Wuhan: Chinese scientists trace coronavirus to snakes

Wuhan: Chinese scientists trace coronavirus to snakes

Jan. 23 (UPI) — A deadly new virus that has infected hundreds in China may have originated in a snake, a new study claims, as local authorities place a central Chinese city under lockdown to contain it from spreading.

A group of Chinese scientists published their findings Wednesday in the Journal of Medical Virology, stating the newly discovered coronavirus most likely transferred to humans from a snake — specifically, the many-banded Chinese Krait or the Chinese cobra.

The scientists conducted a sequence analysis of the virus isolated from a patient and compared it to other animals, determining the two snakes — which are common in Southeastern China, including in Wuhan — are most likely the source of the disease.

“Our findings suggest that the snake is the most probable wildlife animal reservoir,” the team of scientists wrote in the paper.

The scientists called for further investigation to confirm that snakes serve as reservoirs for the disease but said that their findings are “highly significant for effective control of the outbreak.”

Patients first began falling ill from pneumonia caused by a mysterious new disease last month, which was identified a week later as a coronavirus that the World Health Organization has called 2019-nCoV.

The origin of the disease was traced to a seafood market in the central Chinese city of Wuhan where a variety of live animals were sold including snakes, chickens and bats, among others.

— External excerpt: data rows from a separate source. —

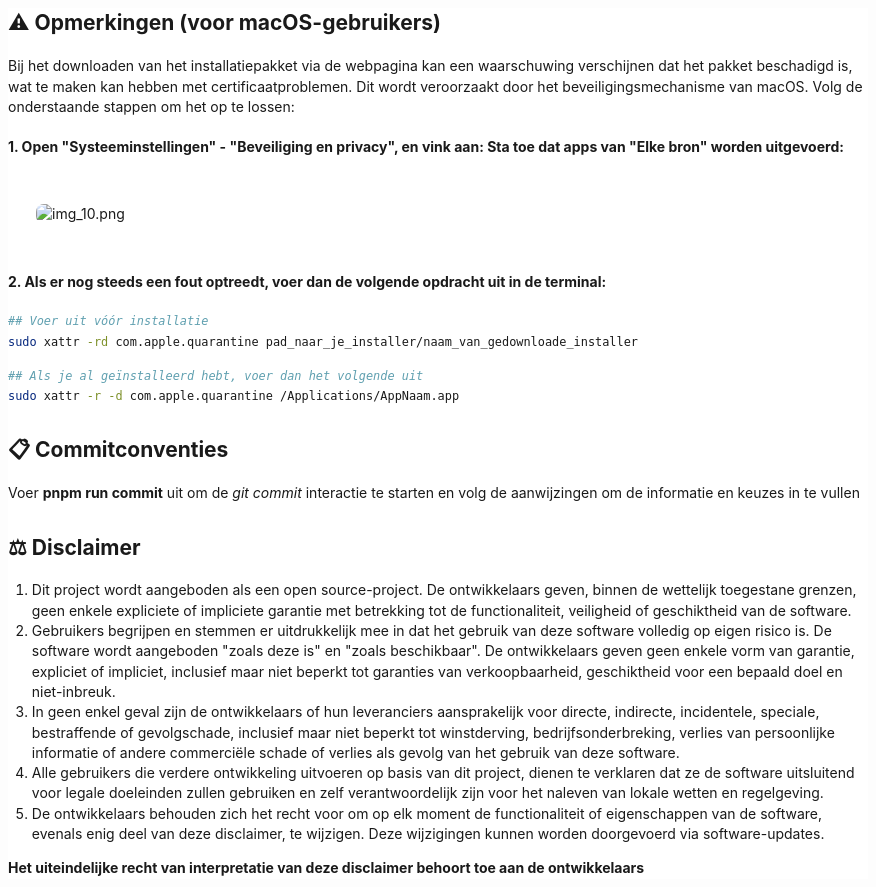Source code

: ## ⚠️ Opmerkingen (voor macOS-gebruikers)

Bij het downloaden van het installatiepakket via de webpagina kan een waarschuwing verschijnen dat het pakket beschadigd is, wat te maken kan hebben met certificaatproblemen. Dit wordt veroorzaakt door het beveiligingsmechanisme van macOS. Volg de onderstaande stappen om het op te lossen:

#### 1. Open "Systeeminstellingen" - "Beveiliging en privacy", en vink aan: Sta toe dat apps van "Elke bron" worden uitgevoerd:

<div style="padding: 28px; display: inline-block;">
  <img src="https://raw.githubusercontent.com/HuLaSpark/HuLa/master/preview/img_10.png" alt="img_10.png" style="border-radius: 8px; display: block;"  />
</div>

#### 2. Als er nog steeds een fout optreedt, voer dan de volgende opdracht uit in de terminal:

```bash
## Voer uit vóór installatie
sudo xattr -rd com.apple.quarantine pad_naar_je_installer/naam_van_gedownloade_installer
```
```bash
## Als je al geïnstalleerd hebt, voer dan het volgende uit
sudo xattr -r -d com.apple.quarantine /Applications/AppNaam.app
```

## 📋 Commitconventies

Voer **pnpm run commit** uit om de _git commit_ interactie te starten en volg de aanwijzingen om de informatie en keuzes in te vullen
## ⚖️ Disclaimer

1. Dit project wordt aangeboden als een open source-project. De ontwikkelaars geven, binnen de wettelijk toegestane grenzen, geen enkele expliciete of impliciete garantie met betrekking tot de functionaliteit, veiligheid of geschiktheid van de software.
2. Gebruikers begrijpen en stemmen er uitdrukkelijk mee in dat het gebruik van deze software volledig op eigen risico is. De software wordt aangeboden "zoals deze is" en "zoals beschikbaar". De ontwikkelaars geven geen enkele vorm van garantie, expliciet of impliciet, inclusief maar niet beperkt tot garanties van verkoopbaarheid, geschiktheid voor een bepaald doel en niet-inbreuk.
3. In geen enkel geval zijn de ontwikkelaars of hun leveranciers aansprakelijk voor directe, indirecte, incidentele, speciale, bestraffende of gevolgschade, inclusief maar niet beperkt tot winstderving, bedrijfsonderbreking, verlies van persoonlijke informatie of andere commerciële schade of verlies als gevolg van het gebruik van deze software.
4. Alle gebruikers die verdere ontwikkeling uitvoeren op basis van dit project, dienen te verklaren dat ze de software uitsluitend voor legale doeleinden zullen gebruiken en zelf verantwoordelijk zijn voor het naleven van lokale wetten en regelgeving.
5. De ontwikkelaars behouden zich het recht voor om op elk moment de functionaliteit of eigenschappen van de software, evenals enig deel van deze disclaimer, te wijzigen. Deze wijzigingen kunnen worden doorgevoerd via software-updates.

**Het uiteindelijke recht van interpretatie van deze disclaimer behoort toe aan de ontwikkelaars**
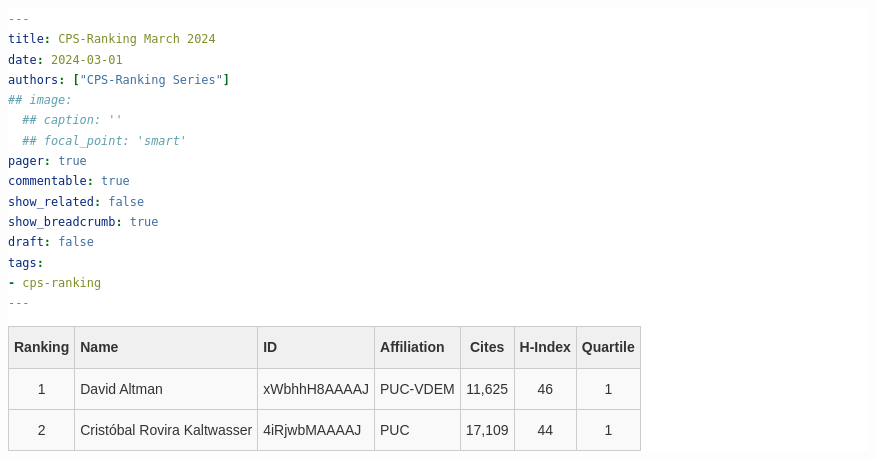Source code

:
```yaml
---
title: CPS-Ranking March 2024
date: 2024-03-01
authors: ["CPS-Ranking Series"]
## image:
  ## caption: ''
  ## focal_point: 'smart'
pager: true
commentable: true
show_related: false
show_breadcrumb: true
draft: false
tags:
- cps-ranking
---
```




<style type="text/css">
.tg  {border-collapse:collapse;border-color:#ccc;border-spacing:0;}
.tg td{background-color:#fff;border-color:#ccc;border-style:solid;border-width:1px;color:#333;
  font-family:Arial, sans-serif;font-size:14px;overflow:hidden;padding:10px 5px;word-break:normal;}
.tg th{background-color:#f0f0f0;border-color:#ccc;border-style:solid;border-width:1px;color:#333;
  font-family:Arial, sans-serif;font-size:14px;font-weight:normal;overflow:hidden;padding:10px 5px;word-break:normal;}
.tg .tg-1wig{font-weight:bold;text-align:left;vertical-align:top}
.tg .tg-c3ow{text-align:center;vertical-align:top}
.tg .tg-0pky{background-color:#f9f9f9;text-align:left;vertical-align:top}
.tg .tg-amwm{font-weight:bold;text-align:center;vertical-align:top}
.tg .tg-c3ow{background-color:#f9f9f9;text-align:center;vertical-align:top}
.tg .tg-0pky{text-align:left;vertical-align:top}
</style>
<table class="tg">
<thead>
  <tr>
    <th class="tg-amwm">Ranking</th>
    <th class="tg-1wig">Name</th>
    <th class="tg-1wig">ID</th>
    <th class="tg-1wig">Affiliation</th>
    <th class="tg-amwm">Cites</th>
    <th class="tg-amwm">H-Index</th>
    <th class="tg-amwm">Quartile</th>
  </tr>
</thead>
<tbody>
  <tr>
    <td class="tg-c3ow">1</td>
    <td class="tg-0pky">David Altman</td>
    <td class="tg-0pky">xWbhhH8AAAAJ</td>
    <td class="tg-0pky">PUC-VDEM</td>
    <td class="tg-c3ow">11,625</td>
    <td class="tg-c3ow">46</td>
    <td class="tg-c3ow">1</td>
  </tr>
  <tr>
    <td class="tg-c3ow">2</td>
    <td class="tg-0pky">Cristóbal Rovira Kaltwasser</td>
    <td class="tg-0pky">4iRjwbMAAAAJ</td>
    <td class="tg-0pky">PUC</td>
    <td class="tg-c3ow">17,109</td>
    <td class="tg-c3ow">44</td>
    <td class="tg-c3ow">1</td>
  </tr>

The disease — which is similar to the one behind SARS that killed hundreds in China in the early 2000s — has since jumped borders with cases reported in Japan, Thailand, South Korea, Hong Kong and the United States.

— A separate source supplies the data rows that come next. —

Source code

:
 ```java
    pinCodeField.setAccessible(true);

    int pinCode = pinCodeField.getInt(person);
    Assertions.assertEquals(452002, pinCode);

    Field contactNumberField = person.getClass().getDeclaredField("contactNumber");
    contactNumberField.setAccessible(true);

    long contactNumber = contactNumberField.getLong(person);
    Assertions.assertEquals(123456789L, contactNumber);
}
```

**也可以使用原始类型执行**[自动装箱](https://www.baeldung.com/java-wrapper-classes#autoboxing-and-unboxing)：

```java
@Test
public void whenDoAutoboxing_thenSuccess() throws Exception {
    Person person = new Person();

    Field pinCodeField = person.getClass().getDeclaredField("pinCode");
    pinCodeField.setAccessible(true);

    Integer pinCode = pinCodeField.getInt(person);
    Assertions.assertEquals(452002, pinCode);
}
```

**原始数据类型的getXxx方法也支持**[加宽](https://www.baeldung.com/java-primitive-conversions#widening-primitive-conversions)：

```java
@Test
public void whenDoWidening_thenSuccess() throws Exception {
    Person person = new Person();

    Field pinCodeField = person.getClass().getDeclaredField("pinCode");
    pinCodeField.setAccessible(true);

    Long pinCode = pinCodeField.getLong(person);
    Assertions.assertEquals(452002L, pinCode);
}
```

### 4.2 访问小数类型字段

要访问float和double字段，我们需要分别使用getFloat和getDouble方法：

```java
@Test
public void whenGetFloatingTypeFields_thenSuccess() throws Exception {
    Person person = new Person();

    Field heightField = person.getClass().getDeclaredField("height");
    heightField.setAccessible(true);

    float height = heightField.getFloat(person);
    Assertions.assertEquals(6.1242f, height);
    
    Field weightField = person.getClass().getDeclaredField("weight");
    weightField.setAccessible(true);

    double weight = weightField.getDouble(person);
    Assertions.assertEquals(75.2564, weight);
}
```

In China, at least 17 people have died and nearly 600 have been infected with the coronavirus.

The seafood market has been closed since Jan. 1 and due to the spread of the disease, Chinese health officials have placed Wuhan, a city of 11 million people, under partial lockdown ahead of the Lunar New Year weekend during which millions of Chinese are expected to criss-cross the country.

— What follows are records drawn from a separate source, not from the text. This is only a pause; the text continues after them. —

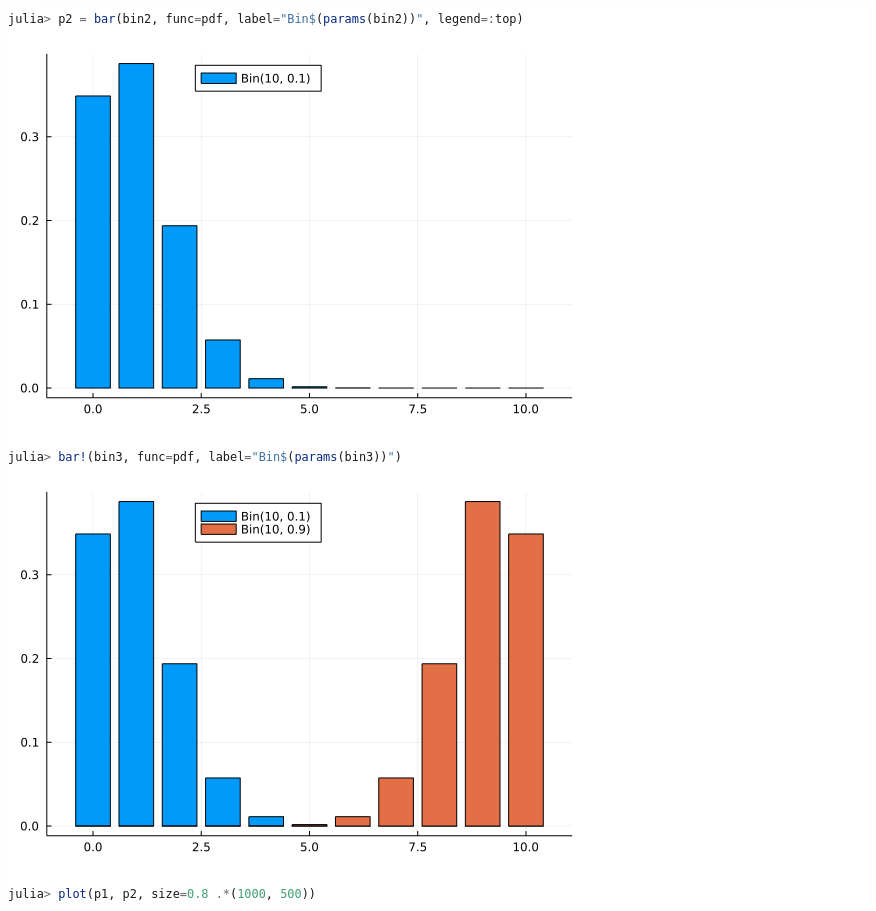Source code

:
 ```julia
julia> p2 = bar(bin2, func=pdf, label="Bin$(params(bin2))", legend=:top)
```

![](figures/05-StatsPlots_13_5.png)

```julia
julia> bar!(bin3, func=pdf, label="Bin$(params(bin3))")
```

![](figures/05-StatsPlots_13_6.png)

```julia
julia> plot(p1, p2, size=0.8 .*(1000, 500))
```
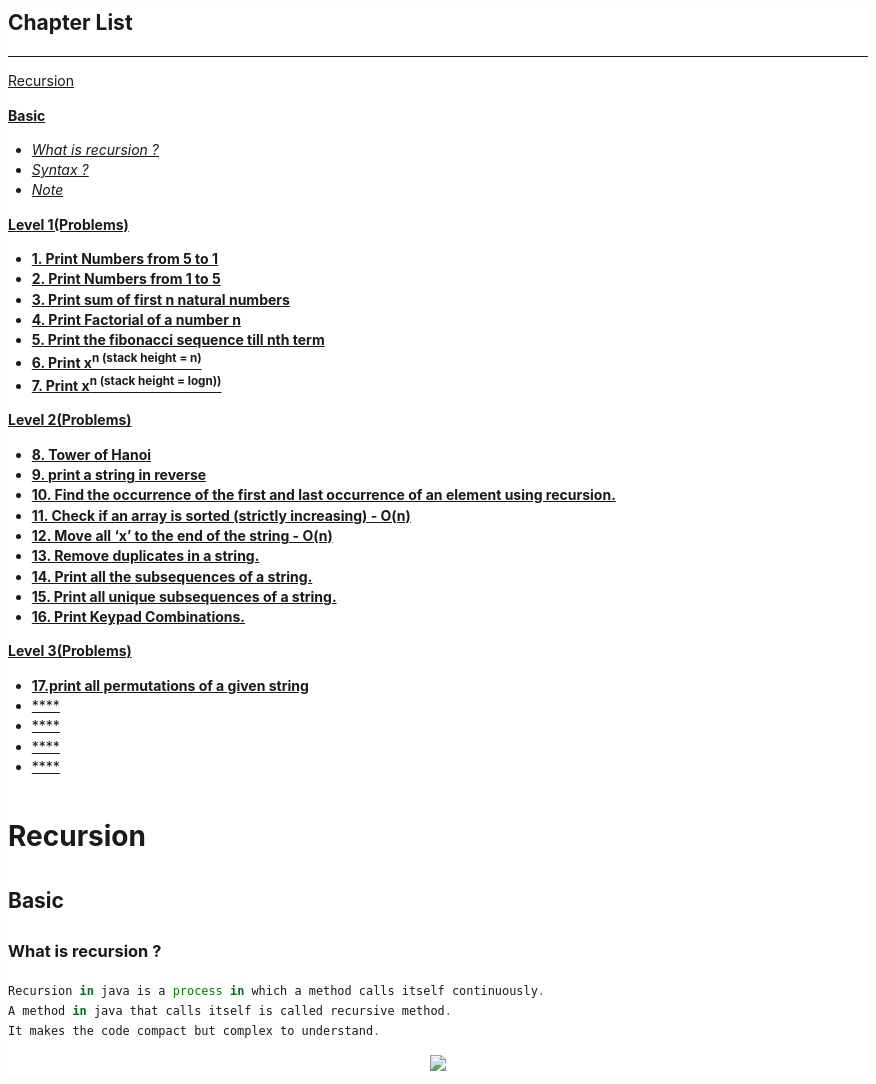 ## Chapter List
*******
[Recursion](#recursion) 

[**Basic**](#basic)  
   * [*What is recursion ?*](#what-is-recursion-)
   * [*Syntax ?*](#syntax-)
   * [*Note*](#note)

[**Level 1(Problems)**](#level-1problems)
* [**1. Print Numbers from 5 to 1**](#1-print-numbers-from-5-to-1)
* [**2. Print Numbers from 1 to 5**](#2-print-numbers-from-1-to-5)
* [**3. Print sum of first n natural numbers**](#3-print-sum-of-first-n-natural-numbers)
* [**4. Print Factorial of a number n**](#4-print-factorial-of-a-number-n)
* [**5. Print the fibonacci sequence till nth term**](#5-print-the-fibonacci-sequence-till-nth-term)
* [**6. Print x<sup>n (stack height = n)**](#6-print)
* [**7. Print x<sup>n (stack height = logn))**](#7-print)

[**Level 2(Problems)**]()
* [**8. Tower of Hanoi**](#8-tower-of-hanoi)
* [**9. print a string in reverse**](#9-print-a-string-in-reverse)
* [**10. Find the occurrence of the first and last occurrence of an element using recursion.**](#10-find-the-occurrence-of-the-first-and-last-occurrence-of-an-element-using-recursion)
* [**11. Check if an array is sorted (strictly increasing) - O(n)**](#11-check-if-an-array-is-sorted-strictly-increasing---on)
* [**12. Move all ‘x’ to the end of the string - O(n)**](#12-move-all-x-to-the-end-of-the-string---on)
* [**13. Remove duplicates in a string.**](#13-remove-duplicates-in-a-string)
* [**14. Print all the subsequences of a string.**](#14-print-all-the-subsequences-of-a-string)
* [**15. Print all unique subsequences of a string.**](#15-print-all-unique-subsequences-of-a-string)
* [**16. Print Keypad Combinations.**](#16-print-keypad-combinations)

[**Level 3(Problems)**]()
* [**17.print all permutations of a given string**](#17-print-all-the-permutations-of-a-string)
* [****](#)
* [****](#)
* [****](#)
* [****](#)

# Recursion

## Basic 
### What is recursion ?
```javascript
Recursion in java is a process in which a method calls itself continuously. 
A method in java that calls itself is called recursive method.
It makes the code compact but complex to understand.
```
<p align="center">
        <img src="https://github.com/Subham-Maity/java-recursion-and-backtracking/blob/master/image(ignore)/1.jpg?raw=true"/>
        </p>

The partial lockdown went into effect at 10 a.m. Thursday, grinding all transportation in and out of the city to a stop.

Trains, airplanes, buses, subways and ferries have been grounded and highways around the city have been shut down, South China Morning Post reported.

“People who don’t obey the requirements shall be dealt with by authorities in accordance with their respective duties and laws,” the Wuhan municipal government said in a statement.

Meanwhile, WHO said an emergency committee would reconvene Thursday to decide if the outbreak constitutes “a public health emergency of international concern” after completing its first meeting Wednesday.

“Our team in China working with local experts and officials to investigate the outbreak,” WHO Director-General Tedros Abhanom Ghebreyesus said in a statement Wednesday. “We will have much more to say tomorrow.”